Page layout parsing data:
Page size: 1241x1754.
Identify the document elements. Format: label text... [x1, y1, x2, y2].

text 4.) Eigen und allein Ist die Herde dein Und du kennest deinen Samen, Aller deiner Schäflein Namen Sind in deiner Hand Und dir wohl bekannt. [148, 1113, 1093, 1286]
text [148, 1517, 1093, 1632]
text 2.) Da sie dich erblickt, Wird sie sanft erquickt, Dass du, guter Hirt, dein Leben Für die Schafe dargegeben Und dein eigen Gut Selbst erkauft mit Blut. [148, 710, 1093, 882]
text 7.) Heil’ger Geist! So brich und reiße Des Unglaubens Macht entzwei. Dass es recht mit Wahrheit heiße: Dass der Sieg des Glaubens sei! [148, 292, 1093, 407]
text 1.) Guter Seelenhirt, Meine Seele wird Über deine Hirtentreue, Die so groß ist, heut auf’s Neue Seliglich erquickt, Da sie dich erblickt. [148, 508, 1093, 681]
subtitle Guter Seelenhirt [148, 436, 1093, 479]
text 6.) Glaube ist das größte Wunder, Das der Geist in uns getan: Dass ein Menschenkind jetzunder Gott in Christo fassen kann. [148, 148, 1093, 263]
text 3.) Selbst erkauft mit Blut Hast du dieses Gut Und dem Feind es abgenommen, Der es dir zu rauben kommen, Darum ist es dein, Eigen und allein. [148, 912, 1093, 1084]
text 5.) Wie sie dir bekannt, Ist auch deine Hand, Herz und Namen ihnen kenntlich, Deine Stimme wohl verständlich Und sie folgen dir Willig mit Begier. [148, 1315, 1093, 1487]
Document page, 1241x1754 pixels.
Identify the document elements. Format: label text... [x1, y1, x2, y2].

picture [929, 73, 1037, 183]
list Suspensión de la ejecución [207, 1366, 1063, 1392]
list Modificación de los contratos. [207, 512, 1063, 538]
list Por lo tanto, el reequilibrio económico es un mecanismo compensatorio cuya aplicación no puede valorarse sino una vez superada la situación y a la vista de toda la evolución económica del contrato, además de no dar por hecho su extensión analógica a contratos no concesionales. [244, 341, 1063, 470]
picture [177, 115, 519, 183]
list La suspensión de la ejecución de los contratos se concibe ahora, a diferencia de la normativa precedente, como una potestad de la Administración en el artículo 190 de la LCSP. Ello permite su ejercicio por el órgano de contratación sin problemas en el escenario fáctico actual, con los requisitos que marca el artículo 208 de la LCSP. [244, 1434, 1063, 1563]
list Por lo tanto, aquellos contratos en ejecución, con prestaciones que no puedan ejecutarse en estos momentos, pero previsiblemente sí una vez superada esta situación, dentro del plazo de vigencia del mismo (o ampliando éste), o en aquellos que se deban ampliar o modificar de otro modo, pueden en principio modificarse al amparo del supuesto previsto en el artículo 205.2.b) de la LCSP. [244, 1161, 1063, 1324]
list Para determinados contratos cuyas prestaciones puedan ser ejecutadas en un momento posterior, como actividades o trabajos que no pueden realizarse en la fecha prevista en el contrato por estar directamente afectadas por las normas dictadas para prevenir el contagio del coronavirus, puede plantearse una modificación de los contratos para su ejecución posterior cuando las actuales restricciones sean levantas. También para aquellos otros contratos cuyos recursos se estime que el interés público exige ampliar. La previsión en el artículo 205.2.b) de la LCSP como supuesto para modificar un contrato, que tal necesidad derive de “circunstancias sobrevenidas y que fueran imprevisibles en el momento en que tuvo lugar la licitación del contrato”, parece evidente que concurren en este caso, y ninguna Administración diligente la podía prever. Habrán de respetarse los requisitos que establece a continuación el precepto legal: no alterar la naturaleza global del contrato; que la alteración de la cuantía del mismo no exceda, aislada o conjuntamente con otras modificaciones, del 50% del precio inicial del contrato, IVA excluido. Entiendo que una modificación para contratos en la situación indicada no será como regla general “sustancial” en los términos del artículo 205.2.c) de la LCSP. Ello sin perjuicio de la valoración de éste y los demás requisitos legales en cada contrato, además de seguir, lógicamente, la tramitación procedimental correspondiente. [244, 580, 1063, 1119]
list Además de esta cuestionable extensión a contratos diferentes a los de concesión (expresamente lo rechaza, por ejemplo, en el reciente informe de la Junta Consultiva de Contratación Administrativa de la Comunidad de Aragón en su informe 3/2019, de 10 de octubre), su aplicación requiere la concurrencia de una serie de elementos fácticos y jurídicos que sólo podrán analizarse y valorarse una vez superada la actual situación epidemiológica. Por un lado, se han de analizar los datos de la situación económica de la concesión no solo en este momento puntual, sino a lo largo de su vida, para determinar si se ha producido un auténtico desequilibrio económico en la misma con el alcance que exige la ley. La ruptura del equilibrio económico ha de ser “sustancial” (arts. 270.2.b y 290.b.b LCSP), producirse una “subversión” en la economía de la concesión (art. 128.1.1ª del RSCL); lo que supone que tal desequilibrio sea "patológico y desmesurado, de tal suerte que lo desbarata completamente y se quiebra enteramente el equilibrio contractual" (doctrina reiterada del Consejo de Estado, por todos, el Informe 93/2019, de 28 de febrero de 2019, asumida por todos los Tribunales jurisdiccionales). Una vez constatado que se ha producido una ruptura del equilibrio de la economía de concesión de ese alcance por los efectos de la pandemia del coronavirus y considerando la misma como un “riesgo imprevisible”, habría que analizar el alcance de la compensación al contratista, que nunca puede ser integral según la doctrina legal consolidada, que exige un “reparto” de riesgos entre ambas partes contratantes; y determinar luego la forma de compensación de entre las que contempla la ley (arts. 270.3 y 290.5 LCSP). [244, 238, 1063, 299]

■ ABOUT THIS TASK
The answer is the full set of records above, repeated exactly.

■ EXERCISE SOLUTION
Page size: 1241x1754.
Identify the document elements. Format: label text... [x1, y1, x2, y2].

text 4.) Eigen und allein Ist die Herde dein Und du kennest deinen Samen, Aller deiner Schäflein Namen Sind in deiner Hand Und dir wohl bekannt. [148, 1113, 1093, 1286]
text [148, 1517, 1093, 1632]
text 2.) Da sie dich erblickt, Wird sie sanft erquickt, Dass du, guter Hirt, dein Leben Für die Schafe dargegeben Und dein eigen Gut Selbst erkauft mit Blut. [148, 710, 1093, 882]
text 7.) Heil’ger Geist! So brich und reiße Des Unglaubens Macht entzwei. Dass es recht mit Wahrheit heiße: Dass der Sieg des Glaubens sei! [148, 292, 1093, 407]
text 1.) Guter Seelenhirt, Meine Seele wird Über deine Hirtentreue, Die so groß ist, heut auf’s Neue Seliglich erquickt, Da sie dich erblickt. [148, 508, 1093, 681]
subtitle Guter Seelenhirt [148, 436, 1093, 479]
text 6.) Glaube ist das größte Wunder, Das der Geist in uns getan: Dass ein Menschenkind jetzunder Gott in Christo fassen kann. [148, 148, 1093, 263]
text 3.) Selbst erkauft mit Blut Hast du dieses Gut Und dem Feind es abgenommen, Der es dir zu rauben kommen, Darum ist es dein, Eigen und allein. [148, 912, 1093, 1084]
text 5.) Wie sie dir bekannt, Ist auch deine Hand, Herz und Namen ihnen kenntlich, Deine Stimme wohl verständlich Und sie folgen dir Willig mit Begier. [148, 1315, 1093, 1487]
Document page, 1241x1754 pixels.
Identify the document elements. Format: label text... [x1, y1, x2, y2].

picture [929, 73, 1037, 183]
list Suspensión de la ejecución [207, 1366, 1063, 1392]
list Modificación de los contratos. [207, 512, 1063, 538]
list Por lo tanto, el reequilibrio económico es un mecanismo compensatorio cuya aplicación no puede valorarse sino una vez superada la situación y a la vista de toda la evolución económica del contrato, además de no dar por hecho su extensión analógica a contratos no concesionales. [244, 341, 1063, 470]
picture [177, 115, 519, 183]
list La suspensión de la ejecución de los contratos se concibe ahora, a diferencia de la normativa precedente, como una potestad de la Administración en el artículo 190 de la LCSP. Ello permite su ejercicio por el órgano de contratación sin problemas en el escenario fáctico actual, con los requisitos que marca el artículo 208 de la LCSP. [244, 1434, 1063, 1563]
list Por lo tanto, aquellos contratos en ejecución, con prestaciones que no puedan ejecutarse en estos momentos, pero previsiblemente sí una vez superada esta situación, dentro del plazo de vigencia del mismo (o ampliando éste), o en aquellos que se deban ampliar o modificar de otro modo, pueden en principio modificarse al amparo del supuesto previsto en el artículo 205.2.b) de la LCSP. [244, 1161, 1063, 1324]
list Para determinados contratos cuyas prestaciones puedan ser ejecutadas en un momento posterior, como actividades o trabajos que no pueden realizarse en la fecha prevista en el contrato por estar directamente afectadas por las normas dictadas para prevenir el contagio del coronavirus, puede plantearse una modificación de los contratos para su ejecución posterior cuando las actuales restricciones sean levantas. También para aquellos otros contratos cuyos recursos se estime que el interés público exige ampliar. La previsión en el artículo 205.2.b) de la LCSP como supuesto para modificar un contrato, que tal necesidad derive de “circunstancias sobrevenidas y que fueran imprevisibles en el momento en que tuvo lugar la licitación del contrato”, parece evidente que concurren en este caso, y ninguna Administración diligente la podía prever. Habrán de respetarse los requisitos que establece a continuación el precepto legal: no alterar la naturaleza global del contrato; que la alteración de la cuantía del mismo no exceda, aislada o conjuntamente con otras modificaciones, del 50% del precio inicial del contrato, IVA excluido. Entiendo que una modificación para contratos en la situación indicada no será como regla general “sustancial” en los términos del artículo 205.2.c) de la LCSP. Ello sin perjuicio de la valoración de éste y los demás requisitos legales en cada contrato, además de seguir, lógicamente, la tramitación procedimental correspondiente. [244, 580, 1063, 1119]
list Además de esta cuestionable extensión a contratos diferentes a los de concesión (expresamente lo rechaza, por ejemplo, en el reciente informe de la Junta Consultiva de Contratación Administrativa de la Comunidad de Aragón en su informe 3/2019, de 10 de octubre), su aplicación requiere la concurrencia de una serie de elementos fácticos y jurídicos que sólo podrán analizarse y valorarse una vez superada la actual situación epidemiológica. Por un lado, se han de analizar los datos de la situación económica de la concesión no solo en este momento puntual, sino a lo largo de su vida, para determinar si se ha producido un auténtico desequilibrio económico en la misma con el alcance que exige la ley. La ruptura del equilibrio económico ha de ser “sustancial” (arts. 270.2.b y 290.b.b LCSP), producirse una “subversión” en la economía de la concesión (art. 128.1.1ª del RSCL); lo que supone que tal desequilibrio sea "patológico y desmesurado, de tal suerte que lo desbarata completamente y se quiebra enteramente el equilibrio contractual" (doctrina reiterada del Consejo de Estado, por todos, el Informe 93/2019, de 28 de febrero de 2019, asumida por todos los Tribunales jurisdiccionales). Una vez constatado que se ha producido una ruptura del equilibrio de la economía de concesión de ese alcance por los efectos de la pandemia del coronavirus y considerando la misma como un “riesgo imprevisible”, habría que analizar el alcance de la compensación al contratista, que nunca puede ser integral según la doctrina legal consolidada, que exige un “reparto” de riesgos entre ambas partes contratantes; y determinar luego la forma de compensación de entre las que contempla la ley (arts. 270.3 y 290.5 LCSP). [244, 238, 1063, 299]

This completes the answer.